■ **What the task asks**: All of the data that follows should be retyped exactly, please, except the pictures.

■ **Records provided**:

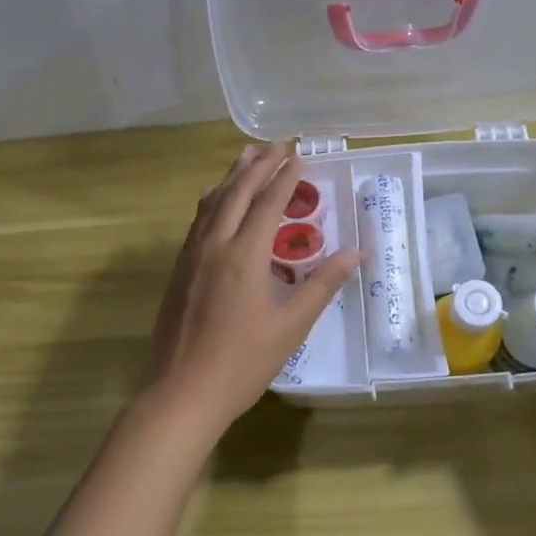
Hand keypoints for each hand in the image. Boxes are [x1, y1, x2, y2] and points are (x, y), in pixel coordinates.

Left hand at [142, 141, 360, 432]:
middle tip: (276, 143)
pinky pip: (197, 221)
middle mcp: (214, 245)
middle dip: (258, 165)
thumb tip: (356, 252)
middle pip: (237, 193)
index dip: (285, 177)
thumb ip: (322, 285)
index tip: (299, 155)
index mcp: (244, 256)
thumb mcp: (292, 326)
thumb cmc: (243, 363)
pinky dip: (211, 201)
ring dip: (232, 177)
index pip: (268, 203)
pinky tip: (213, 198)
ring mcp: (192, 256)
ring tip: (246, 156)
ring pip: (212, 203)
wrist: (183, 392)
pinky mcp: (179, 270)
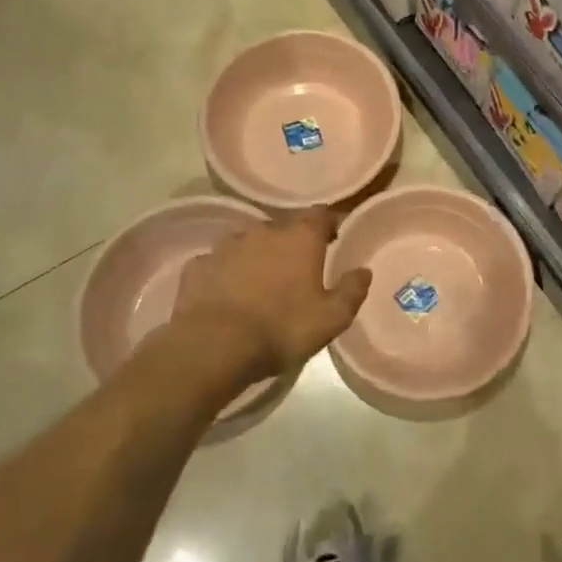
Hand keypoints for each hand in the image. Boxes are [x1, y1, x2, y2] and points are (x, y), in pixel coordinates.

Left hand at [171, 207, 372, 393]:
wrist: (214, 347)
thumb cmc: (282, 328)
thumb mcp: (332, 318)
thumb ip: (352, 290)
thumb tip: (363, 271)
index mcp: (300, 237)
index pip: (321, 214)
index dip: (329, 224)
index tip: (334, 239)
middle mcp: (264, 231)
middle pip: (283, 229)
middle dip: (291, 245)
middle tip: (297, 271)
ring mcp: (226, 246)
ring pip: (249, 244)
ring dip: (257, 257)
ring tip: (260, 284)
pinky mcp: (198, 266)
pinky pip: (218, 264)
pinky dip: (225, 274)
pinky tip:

■ **Answer below**:
Hand keypoints for each hand in the image. Boxes are [x1, y1, x2, y2] and points are (x, y), in pixel coordinates.

Left hand at [142, 141, 360, 432]:
middle tip: (276, 143)
pinky pip: (197, 221)
middle mcp: (214, 245)
middle dip: (258, 165)
thumb tip: (356, 252)
middle pip: (237, 193)
index dip: (285, 177)
thumb ip: (322, 285)
index tip: (299, 155)
index mcp: (244, 256)
thumb mcp: (292, 326)
thumb cmc: (243, 363)
pinky dip: (211, 201)
ring dip: (232, 177)
index pip: (268, 203)
pinky tip: (213, 198)
ring mcp: (192, 256)
ring tip: (246, 156)
ring pip: (212, 203)
wrist: (183, 392)
pinky mcp: (179, 270)
Hand keypoints for each hand in the image. Boxes are [x1, y1, x2, y2] and points are (x, y), in pixel coordinates.

Left hand at [171, 207, 372, 393]:
wrist: (214, 347)
thumb cmc: (282, 328)
thumb mcp: (332, 318)
thumb ip: (352, 290)
thumb tip: (363, 271)
index mcp: (300, 237)
index pip: (321, 214)
index dip: (329, 224)
index tip: (334, 239)
middle mcp: (264, 231)
middle pip: (283, 229)
middle dip: (291, 245)
middle tip: (297, 271)
ring mcp: (226, 246)
ring pip: (249, 244)
ring dip: (257, 257)
ring tip: (260, 284)
pinky mcp: (198, 266)
pinky pip: (218, 264)
pinky dip: (225, 274)
pinky tip:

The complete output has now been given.